Ralf Rangnick's third year in charge has reframed what Austria expect of themselves. The German coach, whose reputation was built on the high-pressing, vertical football that shaped a generation of Red Bull sides, took the job in 2022 and has since dragged Austria up to 24th in the FIFA rankings — modest in isolation, but striking for a nation whose tournament history is mostly absence. This is only a second World Cup appearance since 1998, and the first since the 1990 group-stage exit. Qualification was navigated with relative comfort. The brief is no longer simply to arrive; it is to stay beyond the group.
Key players
Konrad Laimer's reinvention as a marauding right back gives this side much of its drive: 3 goals and 12 assists in 46 appearances for Bayern, alongside 86 tackles and 155 ball recoveries, capture both the engine and the end product Rangnick relies on.
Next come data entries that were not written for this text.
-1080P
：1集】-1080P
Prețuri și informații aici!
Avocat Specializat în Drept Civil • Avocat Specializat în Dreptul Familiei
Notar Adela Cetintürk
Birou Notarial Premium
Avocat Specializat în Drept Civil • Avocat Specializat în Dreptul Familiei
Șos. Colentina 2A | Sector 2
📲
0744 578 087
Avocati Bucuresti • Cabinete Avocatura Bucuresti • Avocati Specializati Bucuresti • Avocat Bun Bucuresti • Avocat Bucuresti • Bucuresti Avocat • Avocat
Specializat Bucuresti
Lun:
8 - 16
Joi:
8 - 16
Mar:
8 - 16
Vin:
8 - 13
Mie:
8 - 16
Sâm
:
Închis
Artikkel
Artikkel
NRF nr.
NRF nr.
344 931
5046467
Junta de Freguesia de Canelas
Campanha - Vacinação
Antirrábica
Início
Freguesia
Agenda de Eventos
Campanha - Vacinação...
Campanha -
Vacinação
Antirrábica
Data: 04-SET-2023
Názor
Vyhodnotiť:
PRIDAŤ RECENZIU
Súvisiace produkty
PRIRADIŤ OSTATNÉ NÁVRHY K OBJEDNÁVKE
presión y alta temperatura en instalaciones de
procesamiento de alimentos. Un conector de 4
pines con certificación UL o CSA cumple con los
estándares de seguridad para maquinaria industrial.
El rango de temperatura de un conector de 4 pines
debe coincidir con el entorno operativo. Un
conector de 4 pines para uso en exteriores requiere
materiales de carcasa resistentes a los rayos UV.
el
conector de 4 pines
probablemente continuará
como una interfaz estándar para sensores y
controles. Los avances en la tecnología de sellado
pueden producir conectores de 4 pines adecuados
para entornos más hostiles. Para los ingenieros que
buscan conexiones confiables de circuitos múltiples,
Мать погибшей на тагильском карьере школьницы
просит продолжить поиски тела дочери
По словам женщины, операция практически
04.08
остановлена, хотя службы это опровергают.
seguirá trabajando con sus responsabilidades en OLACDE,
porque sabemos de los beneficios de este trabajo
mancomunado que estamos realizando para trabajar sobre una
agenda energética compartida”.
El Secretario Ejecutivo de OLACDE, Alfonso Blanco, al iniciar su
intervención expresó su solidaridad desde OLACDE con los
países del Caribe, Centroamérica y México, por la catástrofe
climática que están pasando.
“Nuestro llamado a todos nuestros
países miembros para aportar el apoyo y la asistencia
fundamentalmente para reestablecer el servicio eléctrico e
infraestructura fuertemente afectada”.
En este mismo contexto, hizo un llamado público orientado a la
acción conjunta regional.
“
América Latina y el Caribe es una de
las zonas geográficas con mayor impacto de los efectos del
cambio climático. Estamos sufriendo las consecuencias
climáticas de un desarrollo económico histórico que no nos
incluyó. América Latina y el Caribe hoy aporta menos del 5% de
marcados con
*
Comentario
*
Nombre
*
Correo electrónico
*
Ahead of him, Romano Schmid is the squad's most consistent creator, with 89 key passes and 17 big chances created from the right of the front three at Werder Bremen, supplementing 4 goals and 8 assists with a healthy 7.3 xG. At the back, Kevin Danso anchors the central pairing after a season at Tottenham in which he won 163 duels and 104 aerials across 36 matches, the kind of contact numbers Austria will need against Argentina's forwards. Christoph Baumgartner's 18 goals and 16.2 xG for RB Leipzig make him a serious option in reserve, though he sits behind Gregoritsch in the predicted lineup rather than displacing him.
Predicted XI
Form going into the tournament
Rangnick's imprint is unmistakable: a nominal 4-2-3-1 that morphs into something far more vertical out of possession, with coordinated pressing triggers high up the pitch and a defensive line pushed aggressively into the opposition half. Build-up runs through Nicolas Seiwald as the deeper pivot, freeing Konrad Laimer to bomb forward from right-back — effectively a third midfielder when Austria have the ball — while Romano Schmid drifts inside off the right to overload the half-spaces. The open questions are familiar. The number ten role is genuinely contested, with Christoph Baumgartner's goal threat pressing the case against more orthodox options. And the system's vulnerability is structural: that high line invites runners in behind, and the centre-back depth behind Kevin Danso and David Alaba looks thin against pace.
Team form
Group J opens with Jordan, ranked 63rd by FIFA and a fixture Austria are expected to win to set the tone on 17 June. Five days later comes the genuine measuring stick: Argentina, ranked 3rd, where a draw would already feel like an overachievement and defeat needn't derail qualification. The closer against Algeria, 28th and only four places below Austria, looks like the true decider for second place and seeding. Beyond that, the model projects a Round of 32 exit, with Austria on a probable collision course with Spain, ranked 2nd — though the actual bracket depends on final group standings and third-place permutations across the expanded format. Success here means navigating the group and pushing a top seed in the first knockout round; disappointment would be failing to clear Algeria and going home at the group stage.